ENTRIES PROVIDED
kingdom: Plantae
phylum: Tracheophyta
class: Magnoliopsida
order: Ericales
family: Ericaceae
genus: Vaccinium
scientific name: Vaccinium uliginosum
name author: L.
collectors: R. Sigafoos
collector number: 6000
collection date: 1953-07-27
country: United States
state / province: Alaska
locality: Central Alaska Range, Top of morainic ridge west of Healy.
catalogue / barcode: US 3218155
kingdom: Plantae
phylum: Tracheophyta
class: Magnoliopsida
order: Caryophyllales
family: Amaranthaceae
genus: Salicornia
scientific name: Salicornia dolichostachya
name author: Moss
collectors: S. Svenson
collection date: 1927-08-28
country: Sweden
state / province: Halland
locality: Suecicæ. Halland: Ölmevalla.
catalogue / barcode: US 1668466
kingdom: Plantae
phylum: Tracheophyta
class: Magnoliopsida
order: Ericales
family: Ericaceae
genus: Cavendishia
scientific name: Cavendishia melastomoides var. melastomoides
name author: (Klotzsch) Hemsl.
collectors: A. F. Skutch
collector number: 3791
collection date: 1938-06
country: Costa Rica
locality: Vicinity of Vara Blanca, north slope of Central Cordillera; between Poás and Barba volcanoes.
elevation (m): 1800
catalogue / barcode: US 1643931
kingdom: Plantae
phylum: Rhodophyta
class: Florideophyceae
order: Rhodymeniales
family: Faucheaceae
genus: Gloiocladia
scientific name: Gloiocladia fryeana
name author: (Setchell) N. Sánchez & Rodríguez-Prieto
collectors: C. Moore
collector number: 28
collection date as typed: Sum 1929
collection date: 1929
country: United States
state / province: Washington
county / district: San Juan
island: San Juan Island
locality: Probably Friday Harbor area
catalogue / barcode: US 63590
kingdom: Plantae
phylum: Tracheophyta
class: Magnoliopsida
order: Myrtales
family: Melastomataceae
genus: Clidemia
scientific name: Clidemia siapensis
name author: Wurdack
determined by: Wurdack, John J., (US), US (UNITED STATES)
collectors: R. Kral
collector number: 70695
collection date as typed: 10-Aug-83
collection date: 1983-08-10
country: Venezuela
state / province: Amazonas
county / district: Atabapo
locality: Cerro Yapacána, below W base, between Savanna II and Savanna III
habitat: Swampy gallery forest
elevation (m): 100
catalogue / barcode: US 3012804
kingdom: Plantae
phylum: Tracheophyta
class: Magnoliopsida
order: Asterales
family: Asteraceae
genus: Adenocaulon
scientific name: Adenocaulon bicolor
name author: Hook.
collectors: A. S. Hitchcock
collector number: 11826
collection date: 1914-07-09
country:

WHAT THE TASK ASKS
Revise the listing above by putting "collected by" wherever "collectors" appears, and leave every other line as it stands.

SOLUTION FOR THIS PROBLEM
kingdom: Plantae
phylum: Tracheophyta
class: Magnoliopsida
order: Ericales
family: Ericaceae
genus: Vaccinium
scientific name: Vaccinium uliginosum
name author: L.
collected by: R. Sigafoos
collector number: 6000
collection date: 1953-07-27
country: United States
state / province: Alaska
locality: Central Alaska Range, Top of morainic ridge west of Healy.
catalogue / barcode: US 3218155
kingdom: Plantae
phylum: Tracheophyta
class: Magnoliopsida
order: Caryophyllales
family: Amaranthaceae
genus: Salicornia
scientific name: Salicornia dolichostachya
name author: Moss
collected by: S. Svenson
collection date: 1927-08-28
country: Sweden
state / province: Halland
locality: Suecicæ. Halland: Ölmevalla.
catalogue / barcode: US 1668466
kingdom: Plantae
phylum: Tracheophyta
class: Magnoliopsida
order: Ericales
family: Ericaceae
genus: Cavendishia
scientific name: Cavendishia melastomoides var. melastomoides
name author: (Klotzsch) Hemsl.
collected by: A. F. Skutch
collector number: 3791
collection date: 1938-06
country: Costa Rica
locality: Vicinity of Vara Blanca, north slope of Central Cordillera; between Poás and Barba volcanoes.
elevation (m): 1800
catalogue / barcode: US 1643931
kingdom: Plantae
phylum: Rhodophyta
class: Florideophyceae
order: Rhodymeniales
family: Faucheaceae
genus: Gloiocladia
scientific name: Gloiocladia fryeana
name author: (Setchell) N. Sánchez & Rodríguez-Prieto
collected by: C. Moore
collector number: 28
collection date as typed: Sum 1929
collection date: 1929
country: United States
state / province: Washington
county / district: San Juan
island: San Juan Island
locality: Probably Friday Harbor area
catalogue / barcode: US 63590
kingdom: Plantae
phylum: Tracheophyta
class: Magnoliopsida
order: Myrtales
family: Melastomataceae
genus: Clidemia
scientific name: Clidemia siapensis
name author: Wurdack
determined by: Wurdack, John J., (US), US (UNITED STATES)
collected by: R. Kral
collector number: 70695
collection date as typed: 10-Aug-83
collection date: 1983-08-10
country: Venezuela
state / province: Amazonas
county / district: Atabapo
locality: Cerro Yapacána, below W base, between Savanna II and Savanna III
habitat: Swampy gallery forest
elevation (m): 100
catalogue / barcode: US 3012804
kingdom: Plantae
phylum: Tracheophyta
class: Magnoliopsida
order: Asterales
family: Asteraceae
genus: Adenocaulon
scientific name: Adenocaulon bicolor
name author: Hook.
collected by: A. S. Hitchcock
collector number: 11826
collection date: 1914-07-09
country:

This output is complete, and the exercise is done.